[What to do]
Beneath this instruction is a listing. Transcribe from it only the stretch from the line with "COOPERATIVE, INC. | ) | |" through the line with "On October 1, 2020, Kentucky", both end lines included, exactly as written.

----

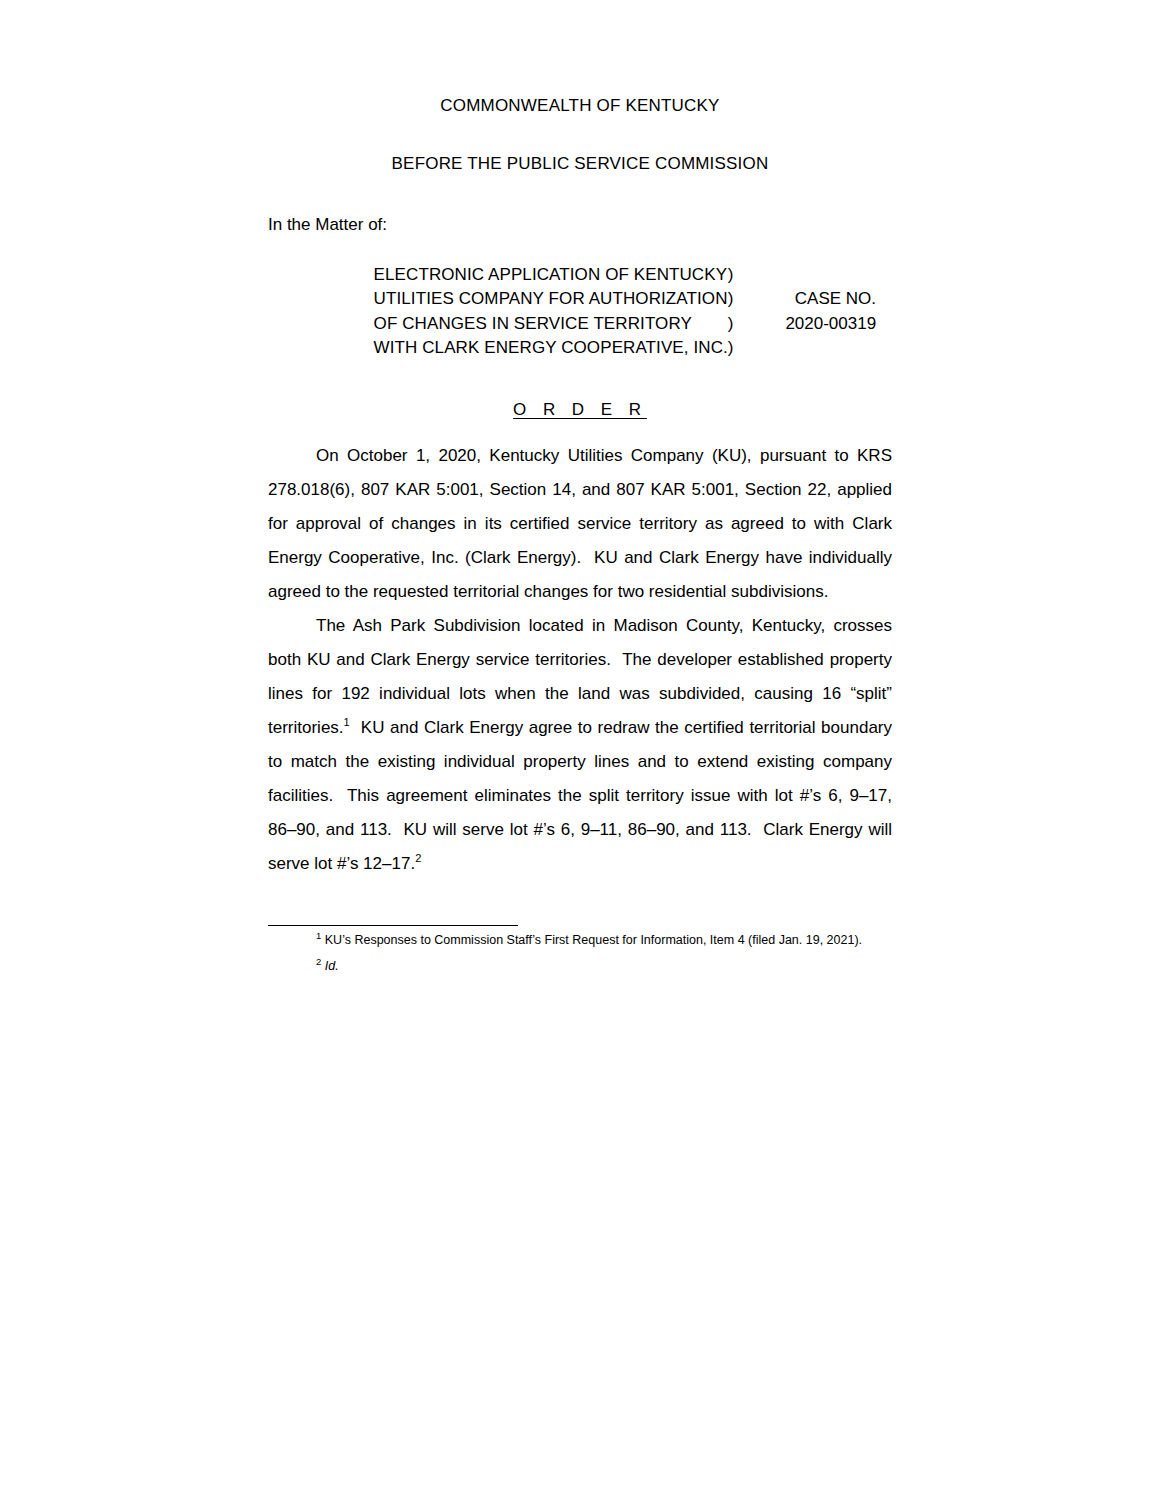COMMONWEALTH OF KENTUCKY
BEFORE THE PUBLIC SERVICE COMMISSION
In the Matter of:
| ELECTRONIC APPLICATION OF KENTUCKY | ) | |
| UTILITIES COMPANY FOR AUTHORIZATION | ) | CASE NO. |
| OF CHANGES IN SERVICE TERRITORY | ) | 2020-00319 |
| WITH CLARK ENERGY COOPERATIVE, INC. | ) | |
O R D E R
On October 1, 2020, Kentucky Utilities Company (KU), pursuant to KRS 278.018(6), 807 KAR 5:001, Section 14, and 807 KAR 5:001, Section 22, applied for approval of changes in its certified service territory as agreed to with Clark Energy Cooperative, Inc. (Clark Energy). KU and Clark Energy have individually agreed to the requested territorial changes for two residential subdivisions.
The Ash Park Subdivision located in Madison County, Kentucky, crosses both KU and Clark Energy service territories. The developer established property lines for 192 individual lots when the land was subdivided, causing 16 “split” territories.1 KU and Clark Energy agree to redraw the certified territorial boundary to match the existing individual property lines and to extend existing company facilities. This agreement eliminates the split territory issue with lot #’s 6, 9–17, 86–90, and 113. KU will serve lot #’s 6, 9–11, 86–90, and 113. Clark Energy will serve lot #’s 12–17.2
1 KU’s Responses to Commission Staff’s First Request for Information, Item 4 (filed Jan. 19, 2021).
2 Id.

----

[Solution for this exercise]
| WITH CLARK ENERGY COOPERATIVE, INC. | ) | |
O R D E R
On October 1, 2020, Kentucky Utilities Company (KU), pursuant to KRS 278.018(6), 807 KAR 5:001, Section 14, and 807 KAR 5:001, Section 22, applied for approval of changes in its certified service territory as agreed to with Clark Energy Cooperative, Inc. (Clark Energy). KU and Clark Energy have individually agreed to the requested territorial changes for two residential subdivisions.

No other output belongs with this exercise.